# Here is a video we put together one evening



## g6120 (Aug 31, 2014)

We are not a band I did lead vocal


----------



## robare99 (Jan 9, 2012)

Good stuff! Looks like fun!


----------



## Rabbit (Oct 9, 2007)

Fantastic!!!! And your not a band? You should be! Nice job! Rabbit


----------



## bzrkrage (Mar 20, 2011)

Nice job! Harmonies are tight! Love that "John's" got the band back together! (It's the hat. I love the hat!)
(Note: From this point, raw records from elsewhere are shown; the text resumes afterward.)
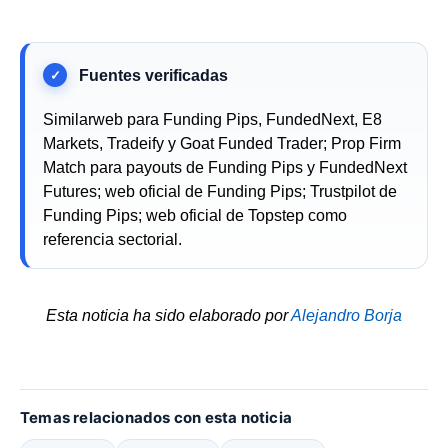
Similarweb para Funding Pips, FundedNext, E8
Markets, Tradeify y Goat Funded Trader; Prop Firm
Match para payouts de Funding Pips y FundedNext
Futures; web oficial de Funding Pips; Trustpilot de
Funding Pips; web oficial de Topstep como
referencia sectorial.
Esta noticia ha sido elaborado por
Alejandro Borja
Temas relacionados con esta noticia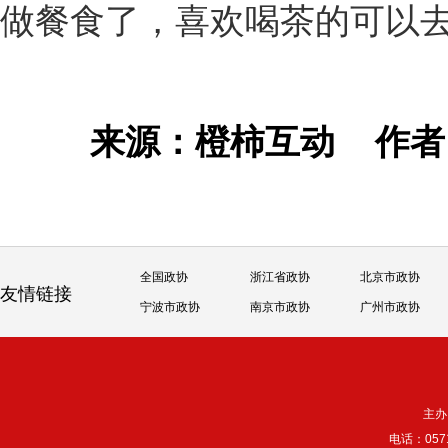
做餐食了，喜欢喝茶的可以
来源：橙柿互动
作
全国政协
浙江省政协
北京市政协
友情链接
宁波市政协
南京市政协
广州市政协
主办
电话：057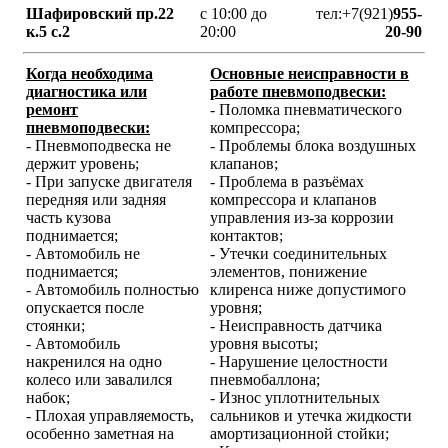
Шафировский пр.22
с 10:00 до
тел:+7(921)
955-
к.5 с.2
20:00
20-90
Когда необходима
Основные неисправности в
диагностика или
работе пневмоподвески:
ремонт
- Поломка пневматического
пневмоподвески:
компрессора;
- Пневмоподвеска не
- Проблемы блока воздушных
держит уровень;
клапанов;
- При запуске двигателя
- Проблема в разъёмах
передняя или задняя
компрессора и клапанов
часть кузова
управления из-за коррозии
поднимается;
контактов;
- Автомобиль не
- Утечки соединительных
поднимается;
элементов, понижение
- Автомобиль полностью
клиренса ниже допустимого
опускается после
уровня;
стоянки;
- Неисправность датчика
- Автомобиль
уровня высоты;
накренился на одно
- Нарушение целостности
колесо или завалился
пневмобаллона;
набок;
- Износ уплотнительных
- Плохая управляемость,
сальников и утечка жидкости
особенно заметная на
амортизационной стойки;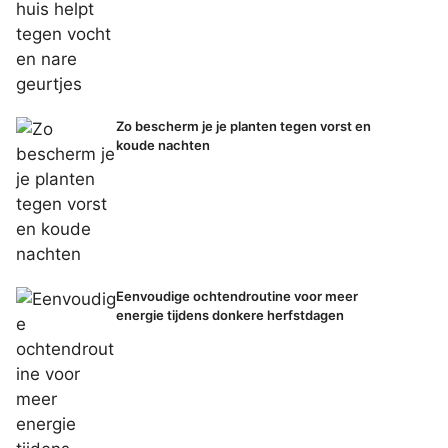
Zo bescherm je je planten tegen vorst en
koude nachten
Eenvoudige ochtendroutine voor meer
energie tijdens donkere herfstdagen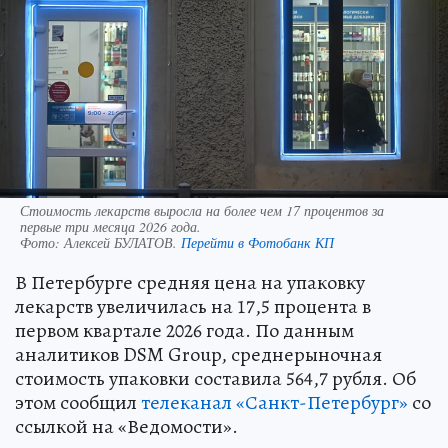
Стоимость лекарств выросла на более чем 17 процентов за
первые три месяца 2026 года.
Фото:
Алексей БУЛАТОВ.
Перейти в Фотобанк КП
В Петербурге средняя цена на упаковку
лекарств увеличилась на 17,5 процента в
первом квартале 2026 года. По данным
аналитиков DSM Group, среднерыночная
стоимость упаковки составила 564,7 рубля. Об
этом сообщил
телеканал «Санкт-Петербург»
со
ссылкой на «Ведомости».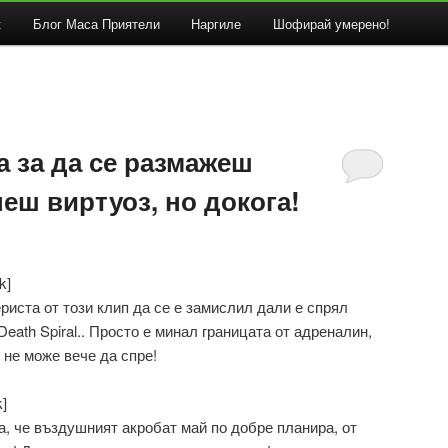
к
Блог Маса Приятели
Наргиле
Шофирай умерено!
а за да се размажеш
неш виртуоз, но докога!
k]
иста от този клип да се е замислил дали е спрял
Death Spiral.. Просто е минал границата от адреналин,
 не може вече да спре!
]
а, че въздушният акробат май по добре планира, от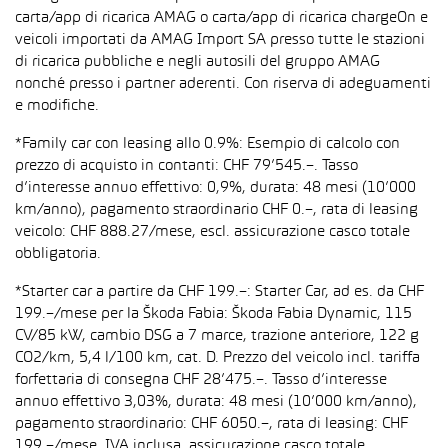
carta/app di ricarica AMAG o carta/app di ricarica chargeOn e
veicoli importati da AMAG Import SA presso tutte le stazioni
di ricarica pubbliche e negli autosili del gruppo AMAG
nonché presso i partner aderenti. Con riserva di adeguamenti
e modifiche.
*Family car con leasing allo 0.9%: Esempio di calcolo con
prezzo di acquisto in contanti: CHF 79’545.–. Tasso
d’interesse annuo effettivo: 0,9%, durata: 48 mesi (10’000
km/anno), pagamento straordinario CHF 0.–, rata di leasing
veicolo: CHF 888.27/mese, escl. assicurazione casco totale
obbligatoria.
*Starter car a partire da CHF 199.–: Starter Car, ad es. da CHF
199.–/mese per la Škoda Fabia: Škoda Fabia Dynamic, 115
CV/85 kW, cambio DSG a 7 marce, trazione anteriore, 122 g
CO2/km, 5,4 l/100 km, cat. D. Prezzo del veicolo incl. tariffa
forfettaria di consegna CHF 28’475.–. Tasso d’interesse
annuo effettivo 3,03%, durata: 48 mesi (10’000 km/anno),
pagamento straordinario: CHF 6050.–, rata di leasing: CHF
199.–/mese, IVA inclusa, assicurazione casco totale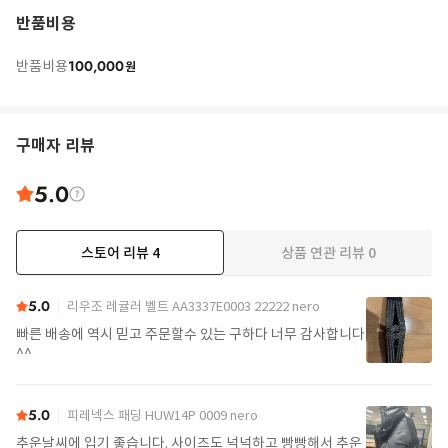
반품비용
100,000
반품비용
원
구매자 리뷰
5.0
스토어 리뷰
4
상품 연관 리뷰
0
5.0
리우조 레귤러 벨트 AA3337E0003 22222 nero
빠른 배송에 역시 믿고 주문할수 있는 구하다 너무 감사합니다
^^
5.0
피레넥스 패딩 HUW14P 0009 nero
추운날씨에 입기 좋습니다. 사이즈도 넉넉하고 빵빵해서 추운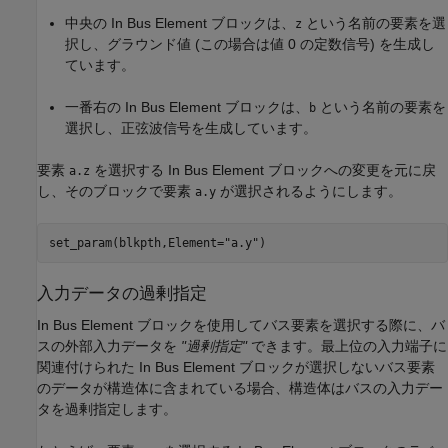
中央の In Bus Element ブロックは、
という名前の要素を選
z
択し、グラウンド値 (この場合は値 0 の定数信号) を生成し
ています。
一番右の In Bus Element ブロックは、
という名前の要素を
b
選択し、正弦波信号を生成しています。
要素
を選択する In Bus Element ブロックへの変更を元に戻
a.z
し、そのブロックで要素
が選択されるようにします。
a.y
set_param(blkpth,Element=
"a.y"
)
入力データの過剰指定
In Bus Element ブロックを使用してバス要素を選択する際に、バ
スの外部入力データを
"過剰指定"
できます。最上位の入力端子に
関連付けられた In Bus Element ブロックが選択しないバス要素
のデータが構造体に含まれている場合、構造体はバスの入力デー
タを過剰指定します。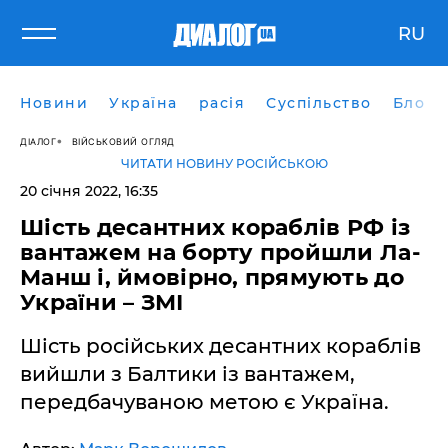
RU
Новини
Україна
расія
Суспільство
Блоги
ДІАЛОГ
ВІЙСЬКОВИЙ ОГЛЯД
ЧИТАТИ НОВИНУ РОСІЙСЬКОЮ
20 січня 2022, 16:35
Шість десантних кораблів РФ із
вантажем на борту пройшли Ла-
Манш і, ймовірно, прямують до
України – ЗМІ
Шість російських десантних кораблів
вийшли з Балтики із вантажем,
передбачуваною метою є Україна.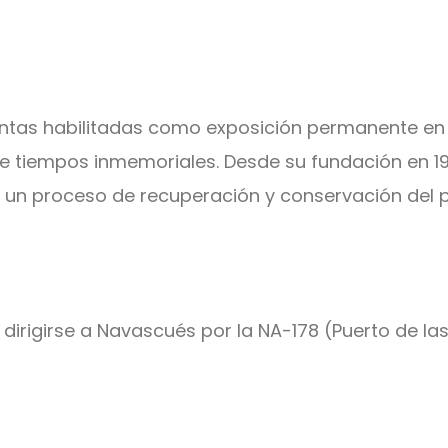
lantas habilitadas como exposición permanente en
 tiempos inmemoriales. Desde su fundación en 199
 un proceso de recuperación y conservación del p
irigirse a Navascués por la NA-178 (Puerto de las 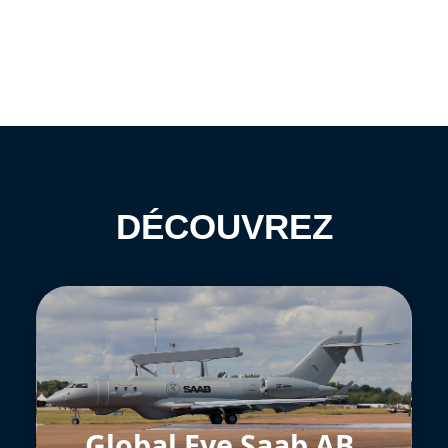
DÉCOUVREZ
Global Eye Saab AB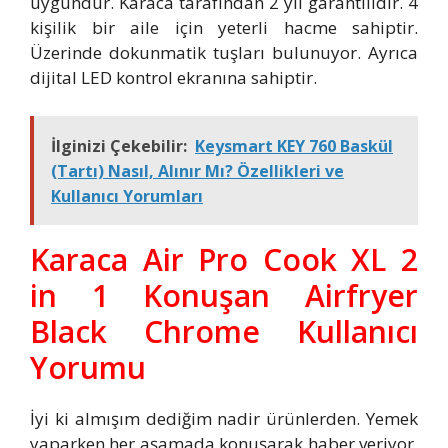
uygundur. Karaca tarafından 2 yıl garantilidir. 4
kişilik bir aile için yeterli hacme sahiptir.
Üzerinde dokunmatik tuşları bulunuyor. Ayrıca
dijital LED kontrol ekranına sahiptir.
İlginizi Çekebilir:
Keysmart KEY 760 Baskül
(Tartı) Nasıl, Alınır Mı? Özellikleri ve
Kullanıcı Yorumları
Karaca Air Pro Cook XL 2
in 1 Konuşan Airfryer
Black Chrome Kullanıcı
Yorumu
İyi ki almışım dediğim nadir ürünlerden. Yemek
yaparken her aşamada konuşarak haber veriyor,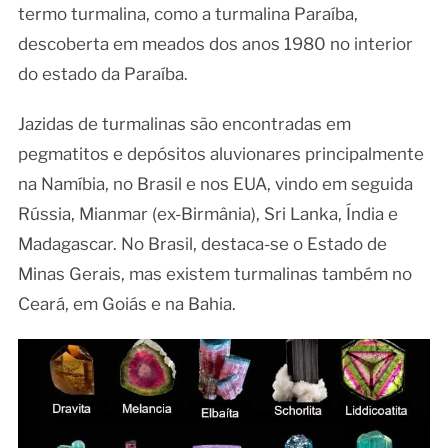
termo turmalina, como a turmalina Paraíba,
descoberta em meados dos anos 1980 no interior
do estado da Paraíba.
Jazidas de turmalinas são encontradas em
pegmatitos e depósitos aluvionares principalmente
na Namíbia, no Brasil e nos EUA, vindo em seguida
Rússia, Mianmar (ex-Birmânia), Sri Lanka, Índia e
Madagascar. No Brasil, destaca-se o Estado de
Minas Gerais, mas existem turmalinas também no
Ceará, em Goiás e na Bahia.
Sent from my iPhone using Tapatalk


----------



## amagras (Apr 22, 2015)

I subscribed (I don't want to miss any of those fantastic jams!)


----------



## urko99 (Mar 30, 2009)

Great Hamonies! Best selling feature of a working band.


----------



## Scotty (Jan 30, 2013)

Well done!


----------



## Guest (Dec 24, 2015)

Tight. What'd you do to the lead singer's vocals to get the all McCartney sounding like that?


----------



## sadowsky13 (Feb 26, 2007)

Nice job great harmonies


----------



## g6120 (Aug 31, 2014)

We just worked on the tune one night and the lead vocal I did which wasn't recorded with anything special but I believe a bit of delay .


----------



## g6120 (Aug 31, 2014)




----------



## Lord-Humongous (Jun 5, 2014)

Wow, outstanding! You guys sounds great!


----------



## Ray Friday (Jan 19, 2016)

You're hired !
Goes to show ya, you don't need a lot of fancy stuff
if you can really play. Keep making videos you guys.
fabulous!


----------



## b-nads (Apr 9, 2010)

Awesome, guys!!!


----------



## marcos (Jan 13, 2009)

Great vocals.


----------